* _Data for this task_
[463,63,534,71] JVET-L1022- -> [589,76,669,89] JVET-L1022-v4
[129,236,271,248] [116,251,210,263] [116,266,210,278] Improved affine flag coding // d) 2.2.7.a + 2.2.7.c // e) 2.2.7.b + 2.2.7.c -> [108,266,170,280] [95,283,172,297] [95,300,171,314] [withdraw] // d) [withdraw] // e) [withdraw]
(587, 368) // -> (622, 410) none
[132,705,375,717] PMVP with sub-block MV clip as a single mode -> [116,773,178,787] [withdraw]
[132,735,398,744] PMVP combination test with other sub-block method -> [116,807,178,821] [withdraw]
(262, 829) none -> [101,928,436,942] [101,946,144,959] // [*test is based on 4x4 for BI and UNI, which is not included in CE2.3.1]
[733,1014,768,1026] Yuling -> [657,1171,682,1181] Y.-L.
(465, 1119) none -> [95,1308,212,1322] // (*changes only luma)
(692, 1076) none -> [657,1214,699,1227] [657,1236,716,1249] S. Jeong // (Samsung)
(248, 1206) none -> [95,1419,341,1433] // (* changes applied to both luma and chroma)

...

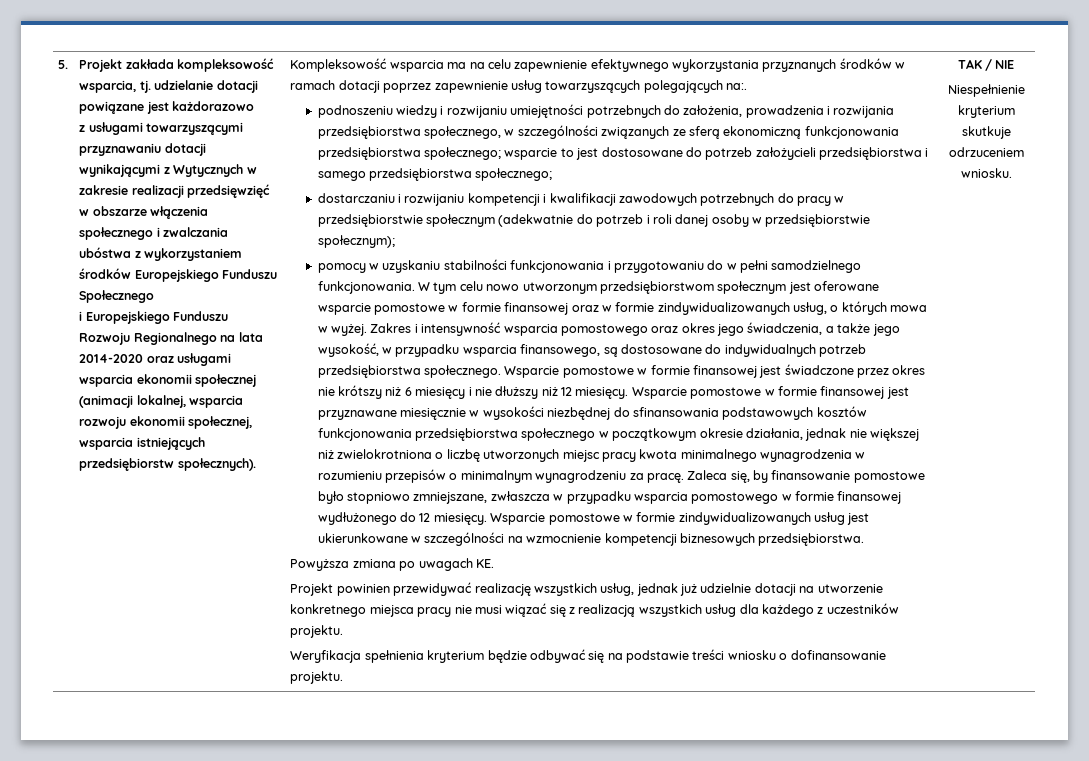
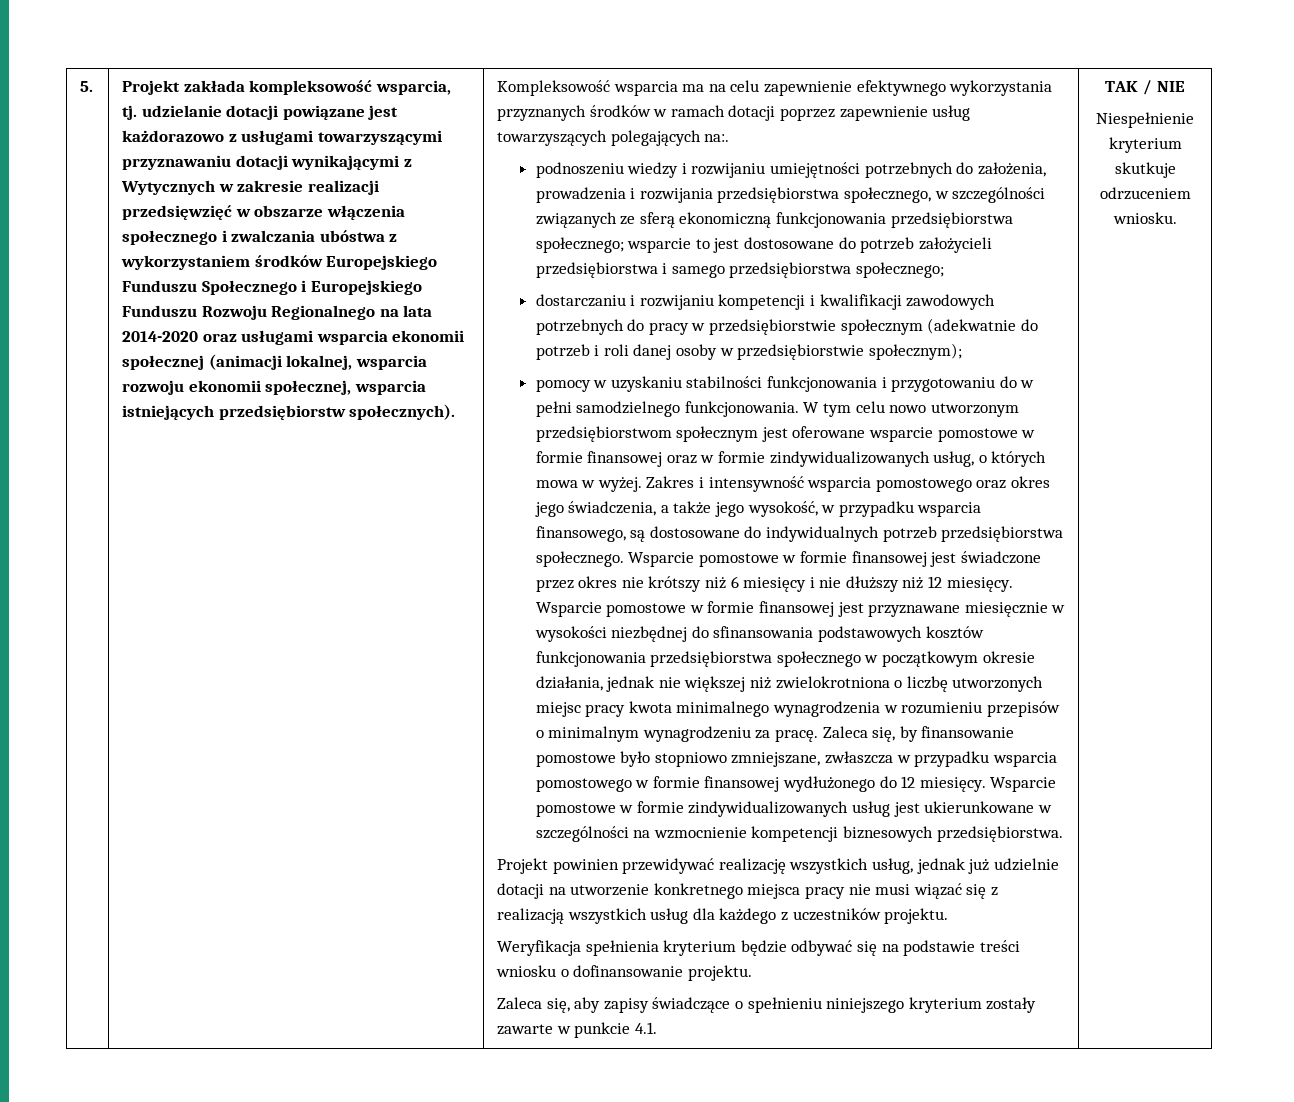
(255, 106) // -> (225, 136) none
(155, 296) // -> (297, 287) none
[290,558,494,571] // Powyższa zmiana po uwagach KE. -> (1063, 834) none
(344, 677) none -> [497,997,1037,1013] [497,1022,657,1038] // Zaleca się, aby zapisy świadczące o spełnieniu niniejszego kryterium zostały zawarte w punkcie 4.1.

* _What needs to be done_
Give back exactly the lines above starting at the line where "(255, 106) // -> (225, 136) none" appears and ending at the line where "(344, 677) none" appears, both included, with no other lines.

* _Reply to the task_
(255, 106) // -> (225, 136) none
(155, 296) // -> (297, 287) none
[290,558,494,571] // Powyższa zmiana po uwagach KE. -> (1063, 834) none
(344, 677) none -> [497,997,1037,1013] [497,1022,657,1038] // Zaleca się, aby zapisy świadczące o spełnieniu niniejszego kryterium zostały zawarte w punkcie 4.1.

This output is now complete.